### Required work
Find every line in the records below that contains the string "True", matching case, and copy each of those lines.

### Record excerpts
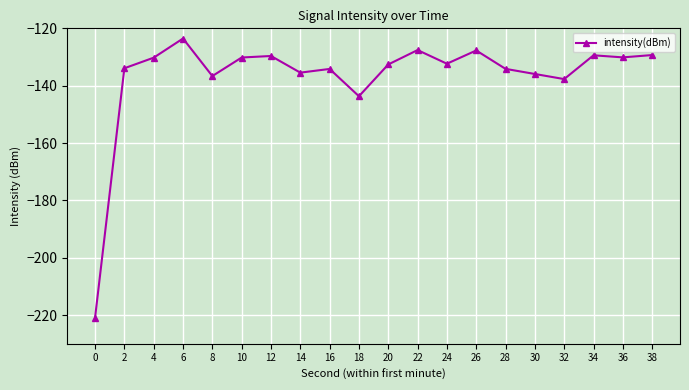

Count the number of values greater than -132.

9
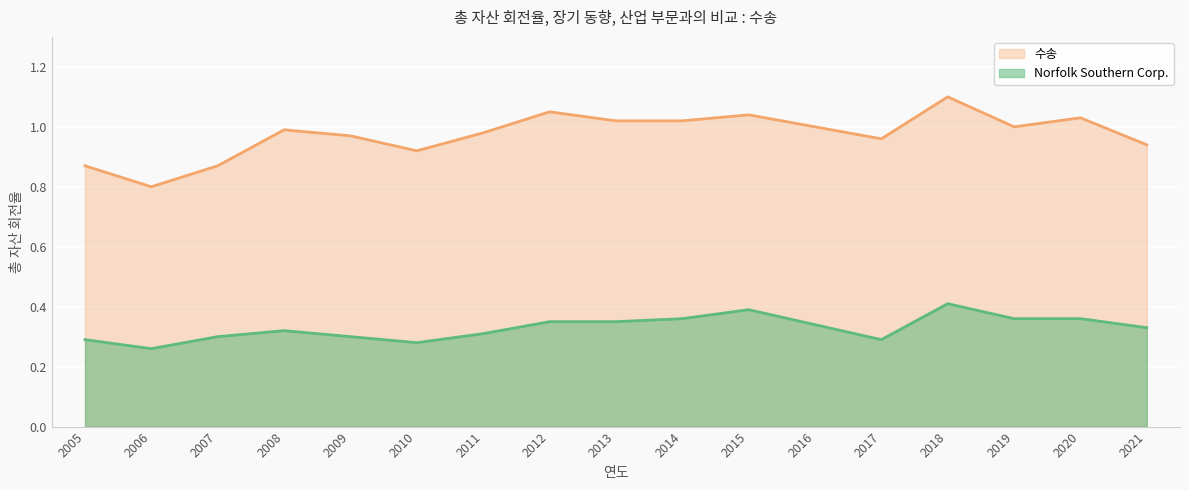

In 수송, how many points are higher than both neighbors (excluding endpoints)?

5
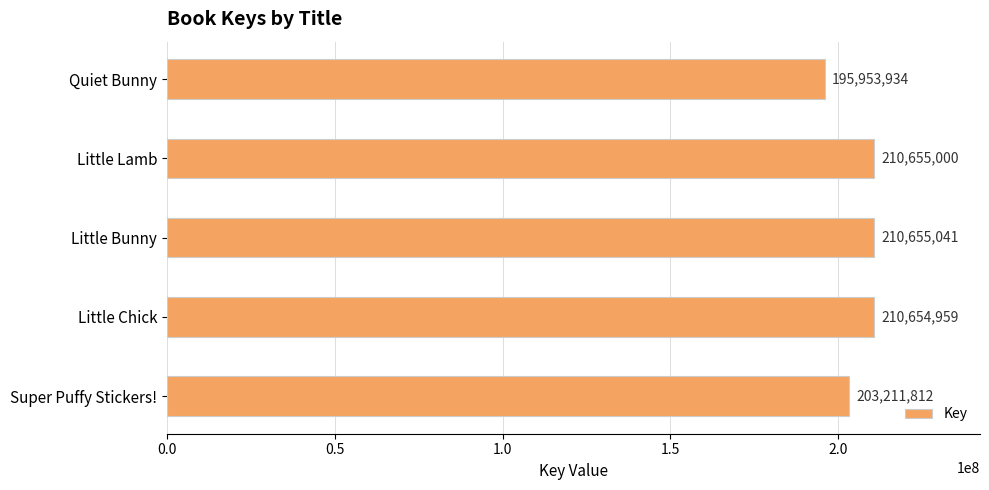

The chart shows a value of 40114682 at Quiet Bunny. True or false?

False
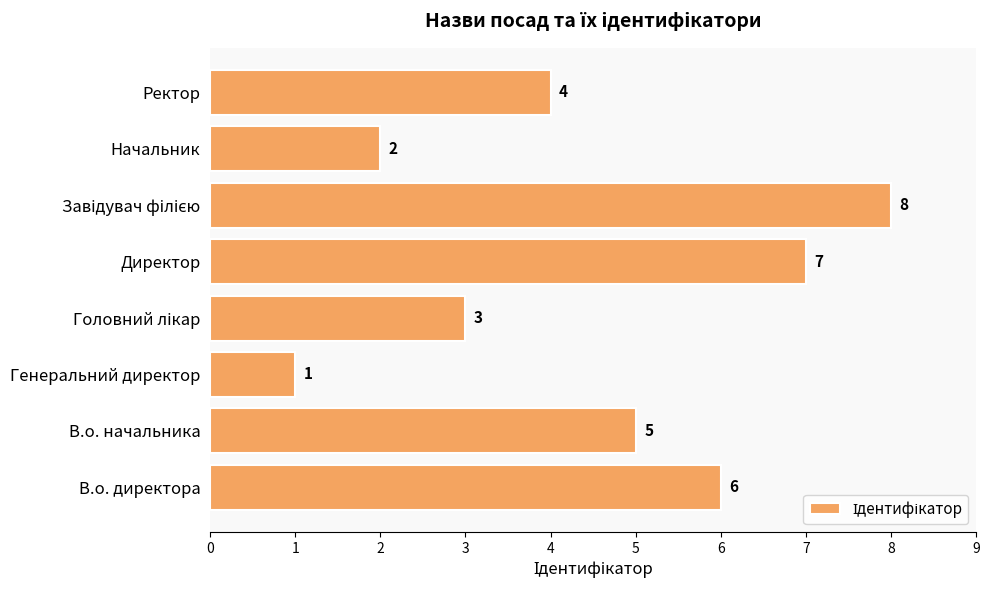

The value at Ректор is 4. True or false?

True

### Exercise result
The chart shows a value of 40114682 at Quiet Bunny. True or false?
The value at Ректор is 4. True or false?
True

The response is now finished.